‘Ninguém fica sentado em casa aumentando preços, é um trabalho de equipe’, diz Castello Branco

Em sua primeira aparição pública após ser demitido pelo presidente Jair Bolsonaro pelas redes sociais, o presidente da Petrobrás, Roberto Castello Branco, usou de ironia para se defender. O executivo rebateu cada uma das críticas a ele e ainda apareceu numa teleconferência com analistas do mercado financeiro com uma camisa de malha com a inscrição ‘mind the gap’, um alerta típico do metrô de Londres para que os clientes se atentem a possíveis quedas.

O termo gap, em inglês, significa lacuna. Ao utilizá-lo, Castello Branco enviou um recado velado ao presidente da República sobre os riscos de se vender combustíveis a preços descolados do mercado internacional. A adoção pela empresa de uma política de reajustes em linha com as oscilações do petróleo negociado na Bolsa de Londres – Política de Paridade Internacional (PPI) – motivou a demissão do executivo na semana passada.

O executivo disse ter sido acusado injustamente de falta de transparência e que “o preço dos combustíveis ainda é alvo de palpites de jogo de futebol”. Segundo ele, as decisões sobre o assunto são reflexo do mercado de petróleo e levam em conta princípios de governança. “Ninguém fica sentado em casa aumentando preços, é um trabalho de equipe”, explicou.

Enquanto Castello Branco prestava contas da sua gestão a analistas de mercado, o presidente Jair Bolsonaro voltou a criticar o atual presidente em evento em Itaipu, ao lado do seu indicado para o cargo, general Joaquim Silva e Luna. “Uma estatal, seja lá qual for, tem que ter a sua visão de social, não podemos admitir uma estatal, um presidente, que não tenha essa visão”, disparou Bolsonaro, em referência aos aumentos dos combustíveis considerados excessivos pelo governo.

As ações reagiram imediatamente à fala do Presidente, invertendo a alta de mais de 1% desde a abertura para queda. Hoje, os papeis ON e PN da petroleira fecharam com quedas de 3,95% e 4,96% cada.

Bolsonaro não gostou do aumento de 15,2% do óleo diesel anunciado pela Petrobrás na quinta-feira, 18. Ao encarecer o combustível, Castello Branco contrariou reivindicações dos caminhoneiros, que, por conta do diesel, ameaçam repetir a greve histórica de maio de 2018. A categoria é uma das mais importantes bases eleitorais do presidente da República.

Em sucessivas mensagens contra a atual administração da estatal, Bolsonaro também acusou o executivo de não ser transparente ao estabelecer os preços dos combustíveis e criticou a opção do executivo por trabalhar de casa durante a pandemia, em um regime de “home office”. Todas as críticas foram rebatidas de modo subliminar pelo executivo, em duas horas e meia de teleconferência com analistas de mercado para apresentar o resultado financeiro de 2020, quando a Petrobrás teve lucro de R$ 7,1 bilhões.

Segundo o presidente da Petrobrás, não há como a empresa se inserir numa economia de mercado sem se balizar na cotação do petróleo em dólar. Isso porque, ao praticar preços inferiores aos do mercado internacional, a estatal vai impedir a importação de combustíveis e, consequentemente, a concorrência. Ele argumentou ainda que uma relevante parcela da dívida da empresa é cobrada em moeda norte-americana.

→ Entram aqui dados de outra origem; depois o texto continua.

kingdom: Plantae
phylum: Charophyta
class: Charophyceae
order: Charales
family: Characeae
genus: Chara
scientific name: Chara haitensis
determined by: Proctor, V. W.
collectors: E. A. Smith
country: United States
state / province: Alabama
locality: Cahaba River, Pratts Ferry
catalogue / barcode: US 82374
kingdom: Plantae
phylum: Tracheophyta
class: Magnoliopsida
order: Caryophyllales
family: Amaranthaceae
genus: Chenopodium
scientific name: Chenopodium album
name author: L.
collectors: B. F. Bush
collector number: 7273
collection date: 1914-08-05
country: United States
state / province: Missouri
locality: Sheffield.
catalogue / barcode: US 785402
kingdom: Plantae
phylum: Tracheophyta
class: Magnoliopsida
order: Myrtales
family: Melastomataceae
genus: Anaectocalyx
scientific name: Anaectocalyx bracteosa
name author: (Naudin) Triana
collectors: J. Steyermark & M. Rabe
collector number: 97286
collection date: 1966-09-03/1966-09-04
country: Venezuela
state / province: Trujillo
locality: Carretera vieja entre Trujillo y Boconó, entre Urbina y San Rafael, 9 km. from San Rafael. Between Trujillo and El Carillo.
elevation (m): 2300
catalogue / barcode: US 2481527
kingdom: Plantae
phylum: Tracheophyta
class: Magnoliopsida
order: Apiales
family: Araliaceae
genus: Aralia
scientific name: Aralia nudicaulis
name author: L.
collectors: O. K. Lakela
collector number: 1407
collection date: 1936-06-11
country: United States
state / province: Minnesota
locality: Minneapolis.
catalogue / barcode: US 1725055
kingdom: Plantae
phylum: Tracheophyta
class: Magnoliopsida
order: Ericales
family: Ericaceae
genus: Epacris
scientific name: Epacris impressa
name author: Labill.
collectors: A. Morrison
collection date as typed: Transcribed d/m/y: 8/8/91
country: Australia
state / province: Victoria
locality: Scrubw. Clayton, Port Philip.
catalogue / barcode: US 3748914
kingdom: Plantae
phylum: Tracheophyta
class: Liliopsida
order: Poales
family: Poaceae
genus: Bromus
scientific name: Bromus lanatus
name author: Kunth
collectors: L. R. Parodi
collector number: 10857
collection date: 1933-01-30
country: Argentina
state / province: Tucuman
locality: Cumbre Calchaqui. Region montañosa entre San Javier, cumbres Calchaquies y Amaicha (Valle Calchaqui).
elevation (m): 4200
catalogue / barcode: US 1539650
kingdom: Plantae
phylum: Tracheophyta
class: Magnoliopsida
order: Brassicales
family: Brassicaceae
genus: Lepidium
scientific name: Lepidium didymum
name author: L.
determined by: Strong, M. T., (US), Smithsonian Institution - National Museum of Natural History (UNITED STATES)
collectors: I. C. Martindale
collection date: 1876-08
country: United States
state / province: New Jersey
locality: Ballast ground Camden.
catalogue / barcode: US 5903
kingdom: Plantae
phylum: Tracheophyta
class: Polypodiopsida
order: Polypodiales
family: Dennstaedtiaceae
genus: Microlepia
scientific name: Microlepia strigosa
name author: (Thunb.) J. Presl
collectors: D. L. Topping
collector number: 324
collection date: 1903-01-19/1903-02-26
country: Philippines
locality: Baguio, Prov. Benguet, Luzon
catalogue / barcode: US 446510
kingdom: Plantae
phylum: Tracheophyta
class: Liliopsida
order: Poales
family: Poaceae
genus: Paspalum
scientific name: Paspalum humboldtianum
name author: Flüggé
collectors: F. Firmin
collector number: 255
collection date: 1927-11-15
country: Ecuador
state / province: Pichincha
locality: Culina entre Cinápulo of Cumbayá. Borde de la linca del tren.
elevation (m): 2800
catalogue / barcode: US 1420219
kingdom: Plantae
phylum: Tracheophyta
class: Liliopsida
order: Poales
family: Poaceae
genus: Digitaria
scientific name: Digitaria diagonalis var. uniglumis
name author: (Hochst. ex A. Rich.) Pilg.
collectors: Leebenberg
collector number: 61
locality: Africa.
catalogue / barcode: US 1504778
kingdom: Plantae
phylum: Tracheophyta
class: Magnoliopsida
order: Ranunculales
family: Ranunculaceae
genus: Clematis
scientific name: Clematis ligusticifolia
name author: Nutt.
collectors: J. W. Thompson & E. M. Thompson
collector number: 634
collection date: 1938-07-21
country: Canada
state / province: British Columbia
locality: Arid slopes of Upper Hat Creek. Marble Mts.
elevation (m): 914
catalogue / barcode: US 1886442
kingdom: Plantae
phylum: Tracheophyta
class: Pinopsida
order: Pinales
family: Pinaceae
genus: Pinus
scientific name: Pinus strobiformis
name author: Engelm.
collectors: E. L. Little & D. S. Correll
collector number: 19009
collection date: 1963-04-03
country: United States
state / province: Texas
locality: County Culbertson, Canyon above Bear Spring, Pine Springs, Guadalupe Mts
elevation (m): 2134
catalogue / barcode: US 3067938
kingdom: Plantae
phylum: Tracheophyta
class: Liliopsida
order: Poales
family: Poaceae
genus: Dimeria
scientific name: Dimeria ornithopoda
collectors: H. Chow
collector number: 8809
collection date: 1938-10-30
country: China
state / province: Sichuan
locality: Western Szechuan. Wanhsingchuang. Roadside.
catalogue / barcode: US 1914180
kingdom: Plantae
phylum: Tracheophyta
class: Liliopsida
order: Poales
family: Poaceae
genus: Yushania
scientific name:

“Não se atende aos melhores interesses da sociedade subsidiando os preços dos combustíveis. Nós optamos, para ter uma visão social, por projetos que tenham alta taxa de retorno social, seja em educação, meio ambiente ou no combate à covid”, disse o presidente da Petrobrás.

Ele disse ainda ter sido acusado injustamente de falta de transparência, porque nenhuma petrolífera do mundo revela sua fórmula de reajuste de preços. “Espero viver um dia em que o debate sobre preços de combustíveis deixará de ser relevante”, afirmou.

Sobre as críticas ao trabalho remoto na pandemia, Castello Branco alegou que o regime gerou ganhos de produtividade e redução de custos, além de ter contribuído para diminuir a contaminação por coronavírus na empresa. “O vencedor não é quem é maior, mas quem sabe mudar rapidamente de forma inteligente”, acrescentou, em resposta à fala de Bolsonaro, que chamou de “inadmissível” a adoção do home office pelo presidente da Petrobrás.

Apesar do tom de ressentimento na teleconferência com analistas, Castello Branco se mostrou disposto a ajudar na transição do comando da estatal para o general Luna. Para ele, o processo deverá ser “suave”. Apesar de questionado diversas vezes, ele não quis comentar sobre o futuro da companhia. Disse apenas que não há indicação de mudanças na política de preços dos combustíveis e que, até agora, os últimos acontecimentos não interferiram no programa de venda de refinarias.